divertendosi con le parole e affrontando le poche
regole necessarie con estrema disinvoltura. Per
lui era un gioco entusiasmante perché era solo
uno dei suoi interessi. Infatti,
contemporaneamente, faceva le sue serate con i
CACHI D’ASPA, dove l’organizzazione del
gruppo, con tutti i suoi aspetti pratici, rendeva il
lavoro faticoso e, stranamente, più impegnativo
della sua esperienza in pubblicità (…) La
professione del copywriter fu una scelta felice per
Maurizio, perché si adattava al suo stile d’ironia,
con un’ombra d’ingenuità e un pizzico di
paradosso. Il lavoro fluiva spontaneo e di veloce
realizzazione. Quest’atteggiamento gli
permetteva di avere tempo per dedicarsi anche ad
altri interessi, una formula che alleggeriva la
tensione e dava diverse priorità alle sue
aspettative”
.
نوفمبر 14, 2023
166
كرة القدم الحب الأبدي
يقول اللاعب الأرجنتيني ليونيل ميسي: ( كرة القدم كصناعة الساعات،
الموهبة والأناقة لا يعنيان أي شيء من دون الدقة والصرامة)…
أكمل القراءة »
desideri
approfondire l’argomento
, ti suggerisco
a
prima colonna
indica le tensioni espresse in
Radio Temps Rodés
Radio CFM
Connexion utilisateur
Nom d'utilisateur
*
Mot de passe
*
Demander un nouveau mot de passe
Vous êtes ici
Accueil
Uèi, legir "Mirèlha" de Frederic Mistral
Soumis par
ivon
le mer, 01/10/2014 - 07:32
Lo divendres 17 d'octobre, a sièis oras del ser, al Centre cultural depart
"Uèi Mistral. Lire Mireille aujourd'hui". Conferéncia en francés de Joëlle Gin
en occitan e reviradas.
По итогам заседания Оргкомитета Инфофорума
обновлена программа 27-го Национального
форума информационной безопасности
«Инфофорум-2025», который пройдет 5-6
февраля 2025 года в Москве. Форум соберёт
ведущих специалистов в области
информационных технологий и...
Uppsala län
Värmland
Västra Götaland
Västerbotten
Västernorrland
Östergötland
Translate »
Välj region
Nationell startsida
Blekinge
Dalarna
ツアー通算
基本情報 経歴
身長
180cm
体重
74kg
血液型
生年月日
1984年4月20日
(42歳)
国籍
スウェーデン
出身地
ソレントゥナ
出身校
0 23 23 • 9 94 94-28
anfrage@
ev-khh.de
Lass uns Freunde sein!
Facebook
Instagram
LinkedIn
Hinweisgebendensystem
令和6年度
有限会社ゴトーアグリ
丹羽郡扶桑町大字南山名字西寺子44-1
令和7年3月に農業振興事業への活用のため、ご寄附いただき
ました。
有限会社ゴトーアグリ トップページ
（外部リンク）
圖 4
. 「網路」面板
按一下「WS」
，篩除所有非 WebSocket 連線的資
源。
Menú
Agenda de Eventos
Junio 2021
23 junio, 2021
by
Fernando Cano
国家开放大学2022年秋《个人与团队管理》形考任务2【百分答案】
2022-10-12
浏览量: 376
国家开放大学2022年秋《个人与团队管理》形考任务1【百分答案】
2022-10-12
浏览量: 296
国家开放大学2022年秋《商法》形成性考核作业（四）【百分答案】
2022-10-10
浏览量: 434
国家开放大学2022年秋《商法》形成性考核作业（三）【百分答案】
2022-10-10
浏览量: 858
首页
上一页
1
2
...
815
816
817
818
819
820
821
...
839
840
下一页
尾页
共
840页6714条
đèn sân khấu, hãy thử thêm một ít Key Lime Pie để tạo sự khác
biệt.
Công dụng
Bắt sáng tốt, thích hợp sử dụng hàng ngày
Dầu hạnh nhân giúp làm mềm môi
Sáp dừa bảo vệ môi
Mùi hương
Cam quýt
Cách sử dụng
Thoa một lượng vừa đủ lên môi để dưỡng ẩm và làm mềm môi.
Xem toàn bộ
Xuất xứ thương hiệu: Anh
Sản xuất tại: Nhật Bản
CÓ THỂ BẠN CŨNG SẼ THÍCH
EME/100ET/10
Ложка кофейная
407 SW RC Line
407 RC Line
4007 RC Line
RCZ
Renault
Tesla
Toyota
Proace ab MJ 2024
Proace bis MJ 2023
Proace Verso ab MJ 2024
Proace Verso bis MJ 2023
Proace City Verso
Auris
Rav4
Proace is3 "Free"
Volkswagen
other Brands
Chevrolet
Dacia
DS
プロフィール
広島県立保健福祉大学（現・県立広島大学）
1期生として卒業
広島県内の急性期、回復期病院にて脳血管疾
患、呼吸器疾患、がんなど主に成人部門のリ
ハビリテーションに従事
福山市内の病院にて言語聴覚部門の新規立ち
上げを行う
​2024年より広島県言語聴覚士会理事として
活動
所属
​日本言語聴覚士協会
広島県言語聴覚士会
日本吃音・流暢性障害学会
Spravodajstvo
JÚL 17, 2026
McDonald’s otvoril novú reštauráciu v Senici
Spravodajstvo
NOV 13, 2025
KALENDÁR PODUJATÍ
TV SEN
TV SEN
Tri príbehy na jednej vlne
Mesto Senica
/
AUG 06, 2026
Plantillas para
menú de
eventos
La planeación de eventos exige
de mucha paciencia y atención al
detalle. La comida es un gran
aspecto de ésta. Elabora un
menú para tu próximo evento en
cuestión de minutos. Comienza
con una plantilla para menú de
----
- **Directions**
Copy every line of the listing that contains the word "القدم".

- **Completed exercise**
كرة القدم الحب الأبدي
يقول اللاعب الأرجنتيني ليونيل ميسي: ( كرة القدم كصناعة الساعات،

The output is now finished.